Premier véritable album, « The Grey Line », pour Atravan groupe iranien, fondé en 2010. Une formation qui puise ses influences, pour le métal progressif, du côté d’Opeth, mais il y injecte aussi des atmosphères planantes et un versant alternatif qui lorgne en direction de Biffy Clyro.

Une courte introduction instrumentale, « The Pendulum » pose les jalons de la musique d’Atravan, elle sera ambiante, mais puissante, les synthés majestueux et une guitare qui sonne de manière psychédélique fournissent le tempo à une section rythmique percutante, tous cela me met l’eau à la bouche.

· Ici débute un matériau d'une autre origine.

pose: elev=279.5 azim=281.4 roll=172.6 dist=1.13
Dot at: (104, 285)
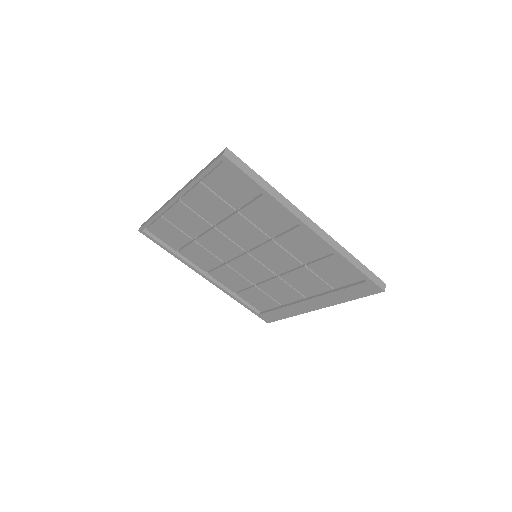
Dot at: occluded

A un rythme effréné déboule « The Perfect Stranger », lyriquement Masoud Alishahi, met le paquet avec un chant puissant et mélodique. Un changement de rythme au milieu du titre fait basculer celui-ci, plutôt lourd jusqu’à présent, dans une partie atmosphérique à l’ambiance floydienne, pour enfin finir d’une manière plus musclée. J’en reprendrai bien une louche, bougez pas arrive « My Wrecked House ». Démarrage calme, mais pesant, le climat est épais, la guitare et les synthés se perdent à travers de sublimes arrangements, la batterie mène un train d’enfer, en bref, un vrai métal progressif comme je les aime.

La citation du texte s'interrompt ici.